Recipe	Description	Required Vars
`silver_clean`	Normalize names, trim whitespace	—
`silver_dedup`	Deterministic deduplication	`keys`, `order_by`
`silver_merge`	Dedup + upsert/merge into target	`keys`, `target`
`silver_scd2`	SCD Type 2 with standard columns	`keys`, `track_cols`, `effective_time_col`, `target`
`silver_validate_and_write`	Quality gates + quarantine routing	`tests`
`silver_full_conform`	Kitchen-sink: normalize, trim, dedup, merge	`keys`, `target`

Gold Layer¶

Recipe	Description	Required Vars
`gold_aggregate`	Grain + measures aggregation with audit columns	`grain`, `measures`
`gold_pivot_report`	Pivot data for reporting output	`index`, `columns`, `values`

Exploring Built-in Recipes¶

Use the CLI to discover and explore recipes:

# List all recipes
odibi list recipes

# Get full details for a recipe
odibi explain silver_scd2

# Get a copy-pasteable YAML template
odibi templates show silver_dedup

Inline Recipes¶

Define project-specific recipes directly in your YAML file under the recipes: key:

recipes:
  my_custom_recipe:
    description: "Company-specific pattern"
    required_vars: [source, target]
    template:
      read:
        connection: "${recipe.source}"
      transform:
        steps:
          - function: normalize_column_names
      write:
        connection: "${recipe.target}"
        format: delta
        mode: overwrite

pipelines:
  - pipeline: daily_load
    nodes:
      - name: load_products
        recipe: my_custom_recipe
        recipe_vars:
          source: erp_connection
          target: silver_connection

Override Priority

Inline recipes with the same name as a built-in will override the built-in.
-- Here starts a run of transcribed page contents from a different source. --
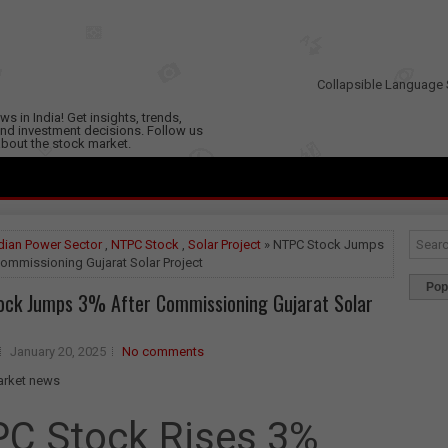
Collapsible Language 
s in India! Get insights, trends,
nd investment decisions. Follow us
 about the stock market.
dian Power Sector
,
NTPC Stock
,
Solar Project
» NTPC Stock Jumps
ommissioning Gujarat Solar Project
Pop
ock Jumps 3% After Commissioning Gujarat Solar
January 20, 2025
No comments
C Stock Rises 3%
This lets you customize built-in behavior for your project.

Validation¶

CLI Validation¶

The odibi validate command now checks recipe references:

odibi validate my_pipeline.yaml

It verifies:

Referenced recipes exist (built-in or inline)
All required variables are provided
Variable types are correct

Error Messages¶

Recipes are designed to give business-analyst-friendly error messages:

✗ my_pipeline.yaml has errors:
  - recipes: Node 'load_orders': Recipe 'silver_dedup' requires variables
    ['order_by']. Provided: ['keys']. Add the missing variables to recipe_vars.

Complete Example¶

Here's a real-world pipeline using multiple recipes:

recipes:
  company_bronze:
    extends: csv_bronze_load
    description: "Standard CSV ingestion for our data warehouse"
    optional_vars:
      keys: [id]
    template:
      write:
        connection: bronze_lake
        format: delta

pipelines:
  - pipeline: daily_warehouse
    nodes:
      # Bronze: Ingest raw CSVs
      - name: ingest_customers
        recipe: company_bronze
        recipe_vars:
          keys: [customer_id]
        read:
          connection: sftp_source
          path: customers/*.csv

      - name: ingest_orders
        recipe: company_bronze
        recipe_vars:
          keys: [order_id]
        read:
          connection: sftp_source
          path: orders/*.csv

      # Silver: Clean and conform
      - name: conform_customers
        recipe: silver_full_conform
        recipe_vars:
          keys: [customer_id]
          target: silver_lake/dim_customers
        depends_on: [ingest_customers]
        read:
          connection: bronze_lake
          path: customers

      - name: conform_orders
        recipe: silver_merge
        recipe_vars:
          keys: [order_id]
          target: silver_lake/fact_orders
        depends_on: [ingest_orders]
        read:
          connection: bronze_lake
          path: orders

      # Gold: Aggregate for reporting
      - name: daily_revenue
        recipe: gold_aggregate
        recipe_vars:
          grain: [order_date, product_category]
          measures:
            revenue: { column: amount, function: sum }
            order_count: { column: order_id, function: count }
        depends_on: [conform_orders]
        read:
          connection: silver_lake
          path: fact_orders
        write:
          connection: gold_lake
          table: daily_revenue_by_category

Architecture Notes¶

Resolution Order¶

Built-in recipes loaded from odibi/recipes/builtins/*.yaml
Inline recipes loaded from your YAML's recipes: key (overrides built-ins)
Inheritance chains resolved (extends)
Node recipe references expanded (variable substitution + deep merge)
recipes: key removed from config (consumed)
Expanded config passed to Pydantic validation → pipeline execution

Design Decisions¶

Decision	Rationale
`${recipe.var}` syntax	Avoids collision with `${ENV_VAR}`, `${vars.x}`, `${date:x}`
YAML-to-YAML preprocessing	Works with all engines, no runtime overhead
Deep merge (not shallow)	Lets you override one nested field without losing others
Lists replace entirely	Prevents ambiguity about list ordering/dedup
Child wins on conflicts	Matches CSS/inheritance mental model
Built-ins are YAML files	Easy to read, copy, and customize

Extending the System¶

Adding a new built-in recipe:

Add your recipe to the appropriate YAML file in odibi/recipes/builtins/
Follow the naming convention: {layer}_{action} (e.g., silver_validate)
Always include a description
Declare required_vars for anything the user MUST provide
Use optional_vars with sensible defaults for everything else

Creating a custom recipe YAML file (for teams):

# my_team_recipes.yaml — import via project config
recipes:
  team_standard_load:
    description: "Our team's standard load pattern"
    required_vars: [table_name]
    template:
      # ... your template